Between 2011 and 2015 alone, more than 90 million people were lifted out of extreme poverty. India’s GDP in 2000 was around US $468 Billion. By 2019, the GDP was valued at US $2.8 Trillion. That is a phenomenal achievement.
It would be easy to assume that such a rapid economic progression and the expansion of human settlements would have had a negative impact on India’s wildlife.
But that wasn’t the case. It was during the same years that India managed to implement strict conservation measures that would reap immense benefits even on a short-term basis.
According to a recent forest census, there has been a growth in forest area across the country. Among the many success stories of wildlife conservation were the increase in Tiger population. There were only 1,411 tigers in the year 2006. This number more than doubled during the next 12 years and by 2018, there were 2,967 tigers.
The southern Indian tropical forests of Western Ghat mountains host a significant proportion of those tigers, including those in the Mudumalai Tiger Reserve.
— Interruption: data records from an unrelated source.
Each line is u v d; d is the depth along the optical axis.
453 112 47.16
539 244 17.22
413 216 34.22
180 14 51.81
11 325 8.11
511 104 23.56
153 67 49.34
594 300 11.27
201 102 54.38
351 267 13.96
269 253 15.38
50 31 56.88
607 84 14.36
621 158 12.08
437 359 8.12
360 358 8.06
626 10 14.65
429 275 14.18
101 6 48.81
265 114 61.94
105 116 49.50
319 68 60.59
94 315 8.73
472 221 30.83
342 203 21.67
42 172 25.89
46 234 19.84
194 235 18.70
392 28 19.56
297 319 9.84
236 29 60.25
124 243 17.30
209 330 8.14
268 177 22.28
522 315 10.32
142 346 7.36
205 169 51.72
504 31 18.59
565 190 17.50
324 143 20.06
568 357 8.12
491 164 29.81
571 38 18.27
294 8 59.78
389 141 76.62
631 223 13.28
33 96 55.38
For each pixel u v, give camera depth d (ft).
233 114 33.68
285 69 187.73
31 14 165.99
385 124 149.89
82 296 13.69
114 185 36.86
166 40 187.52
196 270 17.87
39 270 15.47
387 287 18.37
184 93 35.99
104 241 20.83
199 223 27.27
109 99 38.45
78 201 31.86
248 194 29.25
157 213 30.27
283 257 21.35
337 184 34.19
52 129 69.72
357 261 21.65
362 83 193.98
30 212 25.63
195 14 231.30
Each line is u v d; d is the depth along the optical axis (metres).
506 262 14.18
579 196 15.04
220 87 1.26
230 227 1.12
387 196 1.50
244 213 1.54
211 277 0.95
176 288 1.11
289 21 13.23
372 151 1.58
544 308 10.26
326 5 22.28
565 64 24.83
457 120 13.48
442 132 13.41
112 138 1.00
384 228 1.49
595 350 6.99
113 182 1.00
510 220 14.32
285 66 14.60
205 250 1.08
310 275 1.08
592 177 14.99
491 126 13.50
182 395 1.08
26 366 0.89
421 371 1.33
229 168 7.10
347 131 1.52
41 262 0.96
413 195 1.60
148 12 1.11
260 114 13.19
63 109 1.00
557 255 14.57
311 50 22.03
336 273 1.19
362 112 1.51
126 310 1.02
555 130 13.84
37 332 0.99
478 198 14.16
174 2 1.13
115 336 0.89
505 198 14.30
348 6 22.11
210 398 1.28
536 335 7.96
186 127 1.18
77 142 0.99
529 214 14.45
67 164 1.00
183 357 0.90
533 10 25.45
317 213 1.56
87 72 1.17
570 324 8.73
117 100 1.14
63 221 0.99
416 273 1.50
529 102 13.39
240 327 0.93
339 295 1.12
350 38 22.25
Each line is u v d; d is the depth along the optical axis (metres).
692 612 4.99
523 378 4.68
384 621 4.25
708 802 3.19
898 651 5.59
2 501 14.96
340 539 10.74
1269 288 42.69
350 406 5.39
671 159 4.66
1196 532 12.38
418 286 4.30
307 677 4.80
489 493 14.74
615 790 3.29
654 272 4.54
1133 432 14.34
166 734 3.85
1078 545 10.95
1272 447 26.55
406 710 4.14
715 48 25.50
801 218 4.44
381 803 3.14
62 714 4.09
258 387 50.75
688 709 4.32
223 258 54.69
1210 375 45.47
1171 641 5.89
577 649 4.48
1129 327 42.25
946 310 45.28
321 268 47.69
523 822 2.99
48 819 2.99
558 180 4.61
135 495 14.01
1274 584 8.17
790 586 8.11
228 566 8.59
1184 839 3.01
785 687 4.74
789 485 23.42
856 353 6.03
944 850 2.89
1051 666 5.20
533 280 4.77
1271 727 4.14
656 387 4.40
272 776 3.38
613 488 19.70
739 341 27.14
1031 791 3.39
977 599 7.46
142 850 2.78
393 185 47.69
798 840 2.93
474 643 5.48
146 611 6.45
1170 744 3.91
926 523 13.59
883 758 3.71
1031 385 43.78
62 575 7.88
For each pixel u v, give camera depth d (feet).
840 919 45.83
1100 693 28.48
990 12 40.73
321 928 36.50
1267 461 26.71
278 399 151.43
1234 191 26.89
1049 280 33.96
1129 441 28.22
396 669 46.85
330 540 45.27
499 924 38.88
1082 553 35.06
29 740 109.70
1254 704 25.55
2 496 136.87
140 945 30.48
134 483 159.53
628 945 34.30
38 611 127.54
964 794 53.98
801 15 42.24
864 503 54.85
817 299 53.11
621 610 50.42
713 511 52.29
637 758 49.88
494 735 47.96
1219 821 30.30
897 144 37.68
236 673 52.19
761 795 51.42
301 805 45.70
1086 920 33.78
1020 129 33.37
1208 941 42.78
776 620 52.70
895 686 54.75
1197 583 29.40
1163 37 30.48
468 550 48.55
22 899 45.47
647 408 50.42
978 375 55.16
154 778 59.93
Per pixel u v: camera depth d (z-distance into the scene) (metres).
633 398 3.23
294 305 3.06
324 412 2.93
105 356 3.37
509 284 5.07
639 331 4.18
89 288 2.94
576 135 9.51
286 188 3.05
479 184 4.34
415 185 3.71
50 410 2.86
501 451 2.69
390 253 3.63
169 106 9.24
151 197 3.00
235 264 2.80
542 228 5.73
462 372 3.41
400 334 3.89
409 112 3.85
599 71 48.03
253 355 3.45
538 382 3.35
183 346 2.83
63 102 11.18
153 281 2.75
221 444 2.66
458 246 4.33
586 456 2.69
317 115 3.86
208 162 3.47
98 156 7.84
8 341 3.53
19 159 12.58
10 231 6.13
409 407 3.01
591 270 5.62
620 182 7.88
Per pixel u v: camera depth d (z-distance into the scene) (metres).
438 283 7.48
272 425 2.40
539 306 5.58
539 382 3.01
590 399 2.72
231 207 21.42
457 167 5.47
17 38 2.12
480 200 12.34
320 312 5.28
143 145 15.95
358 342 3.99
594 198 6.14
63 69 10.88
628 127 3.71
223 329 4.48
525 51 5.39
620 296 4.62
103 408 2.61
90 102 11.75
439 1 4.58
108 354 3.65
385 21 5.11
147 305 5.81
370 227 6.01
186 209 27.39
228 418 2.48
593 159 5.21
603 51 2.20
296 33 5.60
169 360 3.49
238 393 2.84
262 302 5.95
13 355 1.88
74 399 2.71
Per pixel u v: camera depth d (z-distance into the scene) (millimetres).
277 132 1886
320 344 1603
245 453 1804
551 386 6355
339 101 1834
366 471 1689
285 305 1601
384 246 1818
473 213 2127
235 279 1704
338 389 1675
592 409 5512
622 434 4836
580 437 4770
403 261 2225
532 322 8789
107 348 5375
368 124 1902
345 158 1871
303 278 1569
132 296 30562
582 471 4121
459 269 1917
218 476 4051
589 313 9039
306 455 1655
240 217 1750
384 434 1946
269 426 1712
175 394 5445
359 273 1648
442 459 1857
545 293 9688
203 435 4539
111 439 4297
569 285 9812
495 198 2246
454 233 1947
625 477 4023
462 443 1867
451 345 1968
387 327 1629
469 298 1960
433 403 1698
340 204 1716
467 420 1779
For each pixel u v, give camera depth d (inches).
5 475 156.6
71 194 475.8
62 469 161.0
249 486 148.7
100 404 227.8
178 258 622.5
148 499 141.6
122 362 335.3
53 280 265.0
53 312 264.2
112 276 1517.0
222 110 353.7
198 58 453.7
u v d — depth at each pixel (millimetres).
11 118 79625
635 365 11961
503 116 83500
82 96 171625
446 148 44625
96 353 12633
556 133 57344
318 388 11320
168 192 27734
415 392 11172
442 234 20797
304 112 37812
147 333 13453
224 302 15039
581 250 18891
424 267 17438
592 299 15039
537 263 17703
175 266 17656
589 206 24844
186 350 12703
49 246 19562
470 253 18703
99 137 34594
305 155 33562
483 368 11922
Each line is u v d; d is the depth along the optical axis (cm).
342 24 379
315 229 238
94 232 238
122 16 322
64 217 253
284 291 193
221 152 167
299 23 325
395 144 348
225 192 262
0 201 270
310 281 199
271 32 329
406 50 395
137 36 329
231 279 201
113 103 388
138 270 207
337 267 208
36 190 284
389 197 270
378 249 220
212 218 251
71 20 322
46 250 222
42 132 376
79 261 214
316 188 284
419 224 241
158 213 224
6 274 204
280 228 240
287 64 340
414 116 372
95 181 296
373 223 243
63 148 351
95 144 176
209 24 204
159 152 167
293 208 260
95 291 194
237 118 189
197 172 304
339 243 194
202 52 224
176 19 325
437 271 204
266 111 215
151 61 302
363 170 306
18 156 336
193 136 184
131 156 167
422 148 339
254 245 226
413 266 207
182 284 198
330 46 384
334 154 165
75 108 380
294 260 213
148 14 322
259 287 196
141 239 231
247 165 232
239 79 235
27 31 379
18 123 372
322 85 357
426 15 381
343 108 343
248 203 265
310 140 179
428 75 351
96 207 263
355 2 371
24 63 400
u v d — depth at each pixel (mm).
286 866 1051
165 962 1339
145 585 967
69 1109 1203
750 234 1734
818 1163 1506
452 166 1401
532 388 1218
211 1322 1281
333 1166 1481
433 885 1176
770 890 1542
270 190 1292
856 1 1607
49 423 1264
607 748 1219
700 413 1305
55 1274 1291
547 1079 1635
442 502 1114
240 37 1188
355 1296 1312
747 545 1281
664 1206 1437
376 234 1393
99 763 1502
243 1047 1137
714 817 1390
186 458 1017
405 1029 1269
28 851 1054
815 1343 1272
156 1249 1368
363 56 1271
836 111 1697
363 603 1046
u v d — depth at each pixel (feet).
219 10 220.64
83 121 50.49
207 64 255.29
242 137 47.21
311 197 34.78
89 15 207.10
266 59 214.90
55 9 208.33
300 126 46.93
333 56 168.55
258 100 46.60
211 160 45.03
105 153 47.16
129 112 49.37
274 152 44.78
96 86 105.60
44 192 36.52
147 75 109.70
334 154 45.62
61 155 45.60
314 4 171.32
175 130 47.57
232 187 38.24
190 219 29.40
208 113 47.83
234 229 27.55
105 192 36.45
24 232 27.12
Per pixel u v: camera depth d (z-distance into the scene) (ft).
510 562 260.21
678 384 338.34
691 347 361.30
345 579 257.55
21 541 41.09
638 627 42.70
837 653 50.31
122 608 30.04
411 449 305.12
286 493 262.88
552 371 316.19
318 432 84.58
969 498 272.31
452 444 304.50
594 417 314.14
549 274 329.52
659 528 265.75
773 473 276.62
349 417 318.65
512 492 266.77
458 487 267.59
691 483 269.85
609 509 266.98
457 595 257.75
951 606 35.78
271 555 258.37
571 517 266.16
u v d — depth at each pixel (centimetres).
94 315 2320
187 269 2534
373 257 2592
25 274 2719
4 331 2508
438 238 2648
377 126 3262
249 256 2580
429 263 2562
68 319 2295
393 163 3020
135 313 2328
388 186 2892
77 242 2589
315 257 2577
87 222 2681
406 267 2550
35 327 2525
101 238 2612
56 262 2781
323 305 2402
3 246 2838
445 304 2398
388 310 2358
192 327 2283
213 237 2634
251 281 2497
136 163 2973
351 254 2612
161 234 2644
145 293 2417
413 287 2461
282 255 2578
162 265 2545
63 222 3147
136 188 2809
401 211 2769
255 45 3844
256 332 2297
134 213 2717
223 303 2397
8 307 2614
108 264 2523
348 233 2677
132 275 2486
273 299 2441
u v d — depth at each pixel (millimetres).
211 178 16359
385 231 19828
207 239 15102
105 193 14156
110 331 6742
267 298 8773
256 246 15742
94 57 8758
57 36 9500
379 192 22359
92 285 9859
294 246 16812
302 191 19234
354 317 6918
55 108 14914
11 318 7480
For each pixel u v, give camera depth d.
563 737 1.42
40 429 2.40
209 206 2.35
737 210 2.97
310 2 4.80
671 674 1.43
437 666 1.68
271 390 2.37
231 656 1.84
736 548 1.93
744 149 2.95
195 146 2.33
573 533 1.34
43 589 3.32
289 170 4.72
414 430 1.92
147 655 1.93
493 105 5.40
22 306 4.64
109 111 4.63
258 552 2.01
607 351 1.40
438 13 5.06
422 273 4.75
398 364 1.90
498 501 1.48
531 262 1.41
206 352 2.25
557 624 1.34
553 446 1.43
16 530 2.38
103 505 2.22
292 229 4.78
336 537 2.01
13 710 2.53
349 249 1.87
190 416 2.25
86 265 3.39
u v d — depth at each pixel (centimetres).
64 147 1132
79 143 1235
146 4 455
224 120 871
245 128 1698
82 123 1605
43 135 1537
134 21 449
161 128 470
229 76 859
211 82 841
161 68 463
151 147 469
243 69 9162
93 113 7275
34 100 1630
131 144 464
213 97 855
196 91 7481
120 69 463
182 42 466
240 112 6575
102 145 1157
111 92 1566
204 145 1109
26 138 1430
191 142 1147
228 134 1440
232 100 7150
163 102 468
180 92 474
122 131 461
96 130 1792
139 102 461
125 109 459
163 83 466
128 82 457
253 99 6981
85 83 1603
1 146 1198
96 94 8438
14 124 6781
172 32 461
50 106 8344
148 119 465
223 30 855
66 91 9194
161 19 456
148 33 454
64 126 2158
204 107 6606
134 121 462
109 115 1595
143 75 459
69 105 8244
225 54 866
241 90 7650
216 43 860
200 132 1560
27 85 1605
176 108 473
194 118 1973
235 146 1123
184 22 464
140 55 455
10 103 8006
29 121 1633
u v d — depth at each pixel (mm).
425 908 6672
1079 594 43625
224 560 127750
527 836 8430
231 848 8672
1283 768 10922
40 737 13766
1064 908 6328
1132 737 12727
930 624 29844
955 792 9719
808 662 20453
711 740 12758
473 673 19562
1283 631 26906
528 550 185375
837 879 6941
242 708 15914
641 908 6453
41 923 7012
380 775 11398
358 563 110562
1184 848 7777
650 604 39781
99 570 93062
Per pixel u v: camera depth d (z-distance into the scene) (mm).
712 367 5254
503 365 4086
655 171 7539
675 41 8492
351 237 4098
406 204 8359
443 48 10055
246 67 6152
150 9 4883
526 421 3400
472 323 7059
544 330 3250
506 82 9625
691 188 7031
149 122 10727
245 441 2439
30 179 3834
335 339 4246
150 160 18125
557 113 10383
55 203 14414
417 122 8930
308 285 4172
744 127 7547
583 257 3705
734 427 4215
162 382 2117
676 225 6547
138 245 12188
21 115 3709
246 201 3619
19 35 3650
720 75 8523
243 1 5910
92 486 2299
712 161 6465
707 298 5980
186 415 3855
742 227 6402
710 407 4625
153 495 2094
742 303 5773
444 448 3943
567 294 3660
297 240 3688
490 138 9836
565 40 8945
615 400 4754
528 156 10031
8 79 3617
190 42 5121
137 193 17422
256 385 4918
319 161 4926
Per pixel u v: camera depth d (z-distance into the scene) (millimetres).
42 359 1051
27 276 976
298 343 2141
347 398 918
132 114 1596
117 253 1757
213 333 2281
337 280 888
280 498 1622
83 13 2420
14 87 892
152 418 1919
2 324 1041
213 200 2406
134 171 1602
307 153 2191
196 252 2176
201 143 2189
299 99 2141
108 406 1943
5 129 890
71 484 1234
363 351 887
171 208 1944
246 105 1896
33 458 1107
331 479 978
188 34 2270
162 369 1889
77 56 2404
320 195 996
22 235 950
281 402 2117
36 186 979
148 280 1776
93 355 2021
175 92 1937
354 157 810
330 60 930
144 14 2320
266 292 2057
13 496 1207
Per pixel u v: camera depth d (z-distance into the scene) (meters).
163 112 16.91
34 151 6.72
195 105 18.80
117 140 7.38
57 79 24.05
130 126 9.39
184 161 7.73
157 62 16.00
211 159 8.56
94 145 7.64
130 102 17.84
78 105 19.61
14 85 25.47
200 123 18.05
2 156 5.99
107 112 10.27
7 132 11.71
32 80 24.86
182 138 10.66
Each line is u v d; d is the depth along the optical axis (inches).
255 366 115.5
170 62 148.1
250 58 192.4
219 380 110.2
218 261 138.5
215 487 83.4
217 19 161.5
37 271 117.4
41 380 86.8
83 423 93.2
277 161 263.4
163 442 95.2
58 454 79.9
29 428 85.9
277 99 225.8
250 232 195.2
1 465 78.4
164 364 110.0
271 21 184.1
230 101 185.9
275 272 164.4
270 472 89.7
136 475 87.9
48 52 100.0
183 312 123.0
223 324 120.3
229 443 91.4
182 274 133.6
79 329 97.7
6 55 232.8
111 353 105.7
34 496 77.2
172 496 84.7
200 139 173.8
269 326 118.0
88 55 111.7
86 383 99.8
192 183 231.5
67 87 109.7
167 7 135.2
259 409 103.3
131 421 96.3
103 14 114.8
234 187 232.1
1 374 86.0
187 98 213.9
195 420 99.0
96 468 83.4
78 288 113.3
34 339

The Mudumalai Tiger Reserve is part of the Nilgiris region which also hosts a number of hill towns that acts as commercial hubs for the produce in the region.
Mudumalai Tiger Reserve and Nilgiris Economy
I have been a frequent visitor to the reserve and it is home to Elephants, Tigers, Leopards, Black Panther, Sloth Bear, Indian Spotted Deer, Sambhar Deer, Jackals, Indian Wild Dogs, Indian Bison (Gaur), Rhesus Monkey, Grey Langur Monkeys, Nilgiri Langur, Slender Loris, and avian fauna like the Peacocks, Malabar Parakeet, the Great Indian Hornbill, the Malabar Grey Hornbill, Whistling Thrush, Babblers, etc.
A month ago, we were able to witness big herd of Elephant on the National Highway that runs across the reserve. Mudumalai has a unique elephant training and rehabilitation camp, which trains captive elephants to capture rogue (ones that repeatedly kill humans) elephants. Often times, four of these trained elephants are required to subdue and transport one rogue elephant, a common sight in the villages of Nilgiris. The centre rehabilitates injured wild elephants and also fosters orphaned wild elephant calves.
The reserve is also planning to establish a Vulture rescue, rehabilitation and breeding centre in the scenic Sigur plateau region. The plateau is one of the last remaining habitat for three critically endangered vulture species – the white-rumped vulture, the red-headed or asian king vulture and the long-billed vulture. Besides the plateau is also visited by the Egyptian vulture, Cinereous vulture, and the Himalayan griffon vulture.
All these conservation activities and the associated success happened simultaneously with a growth in the region’s economy during the past two decades. Wildlife tourism is one of the biggest revenue generators here and it is situated not far from India’s silicon hub city of Bangalore, attracting tourists all around the year.
The human settlements in the surrounding hill regions are an ideal altitude for farming carrots, beetroots, potatoes, cabbages, lettuce, strawberries, tea and other fruits that fetch high profit. The vegetables from the regions are in high demand across the country.
The case of Mudumalai is just one example. There are other reserves where the wildlife authorities have done a phenomenal job. The Sahyadri Tiger Reserve (State of Maharashtra) is another example where human-wildlife conflict has been reduced, whilst allowing both village population and animal population to thrive. I have witnessed it first hand during my work as a wildlife ecologist in these forests of Maharashtra, which is the state with the highest GDP (US$400 billion) in the country. The Mudumalai tiger reserve is also situated in a state with India’s second highest GDP (US$270 billion).
So, these are not wildlife reserves in the middle of nowhere. They are situated very close to rapidly growing economical hubs and yet managed to successfully conserve species of importance. In fact, one can argue that the GDP growth has enabled these economies to conserve forests better and avoid excessive deforestation.
In conclusion, yes, the country has been able to able to balance development and conservation. India has been a shining example of how economic growth and conservation efforts can happen simultaneously, with the former helping in the implementation of the latter.
We must move beyond the common misconception that development destroys wildlife and look for examples like Mudumalai and other reserves in India, which can be replicated in forests elsewhere in the world.